[[ THE DATA, beginning ]]

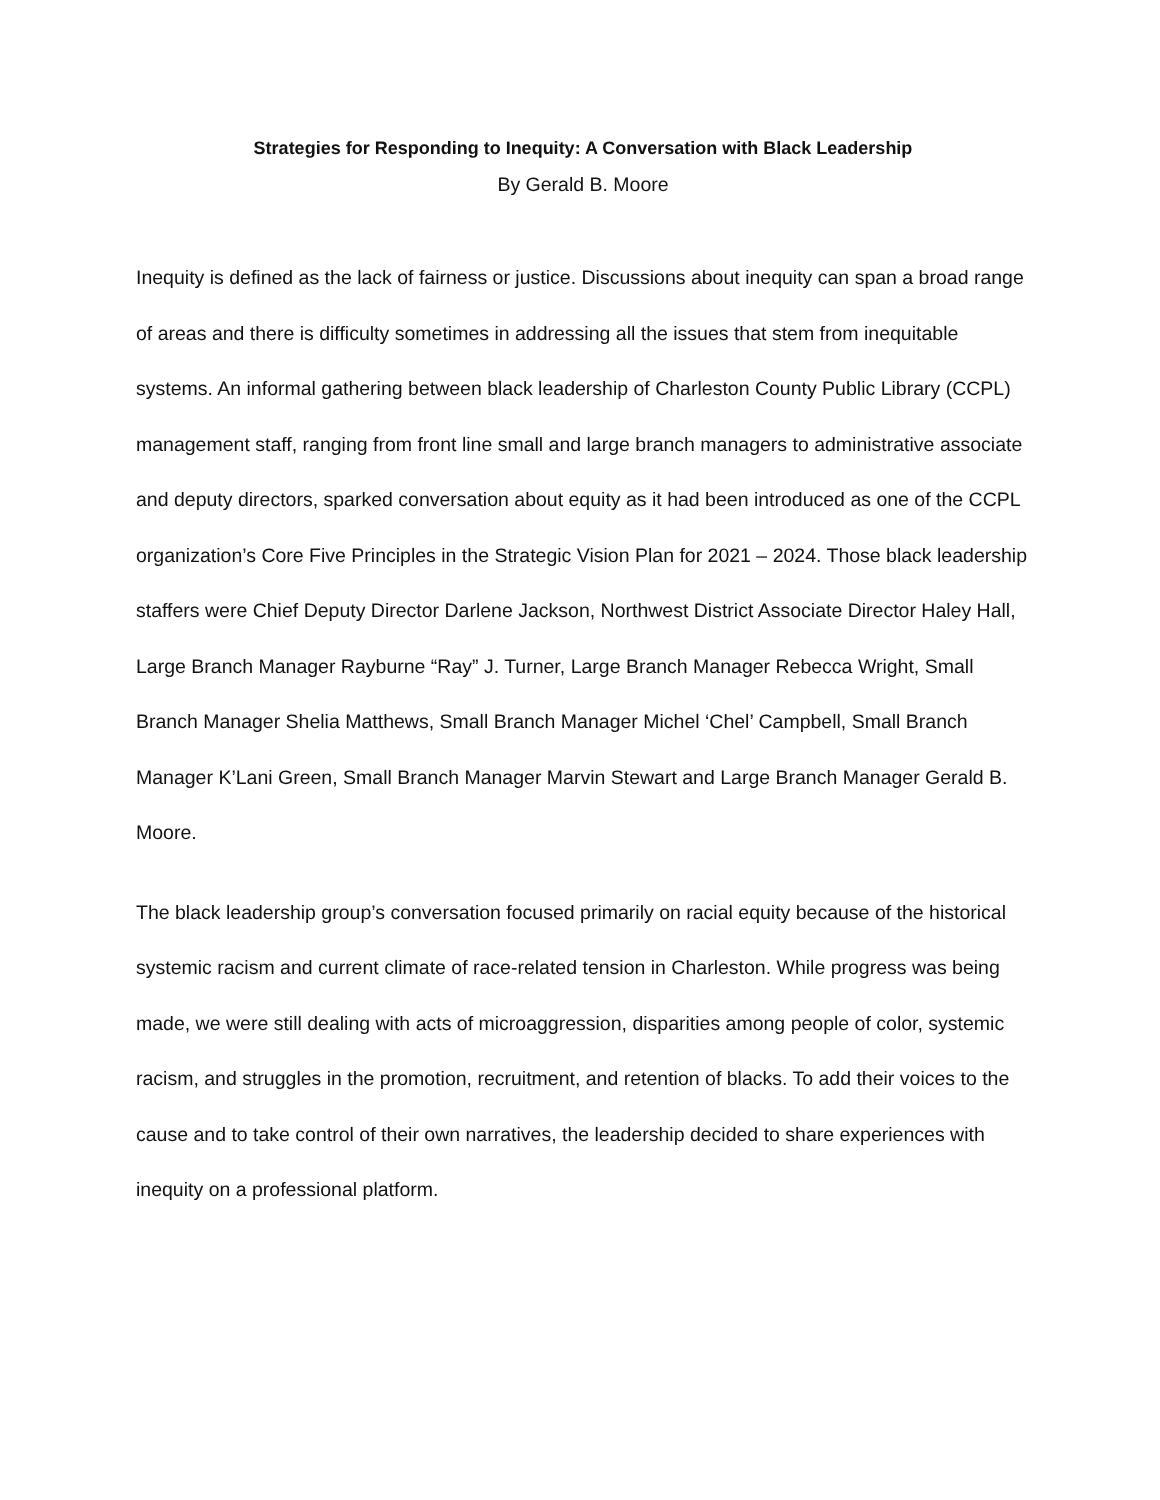Strategies for Responding to Inequity: A Conversation with Black Leadership
By Gerald B. Moore
Inequity is defined as the lack of fairness or justice. Discussions about inequity can span a broad range of areas and there is difficulty sometimes in addressing all the issues that stem from inequitable systems. An informal gathering between black leadership of Charleston County Public Library (CCPL) management staff, ranging from front line small and large branch managers to administrative associate and deputy directors, sparked conversation about equity as it had been introduced as one of the CCPL organization’s Core Five Principles in the Strategic Vision Plan for 2021 – 2024. Those black leadership staffers were Chief Deputy Director Darlene Jackson, Northwest District Associate Director Haley Hall, Large Branch Manager Rayburne “Ray” J. Turner, Large Branch Manager Rebecca Wright, Small Branch Manager Shelia Matthews, Small Branch Manager Michel ‘Chel’ Campbell, Small Branch Manager K’Lani Green, Small Branch Manager Marvin Stewart and Large Branch Manager Gerald B. Moore.
The black leadership group’s conversation focused primarily on racial equity because of the historical systemic racism and current climate of race-related tension in Charleston. While progress was being made, we were still dealing with acts of microaggression, disparities among people of color, systemic racism, and struggles in the promotion, recruitment, and retention of blacks. To add their voices to the cause and to take control of their own narratives, the leadership decided to share experiences with inequity on a professional platform.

[[ THE DATA, end ]]

> BRIEF: State the number of lines above that hold the string "Gerald", with nothing added.

> RESPONSE TO THIS EXERCISE: 2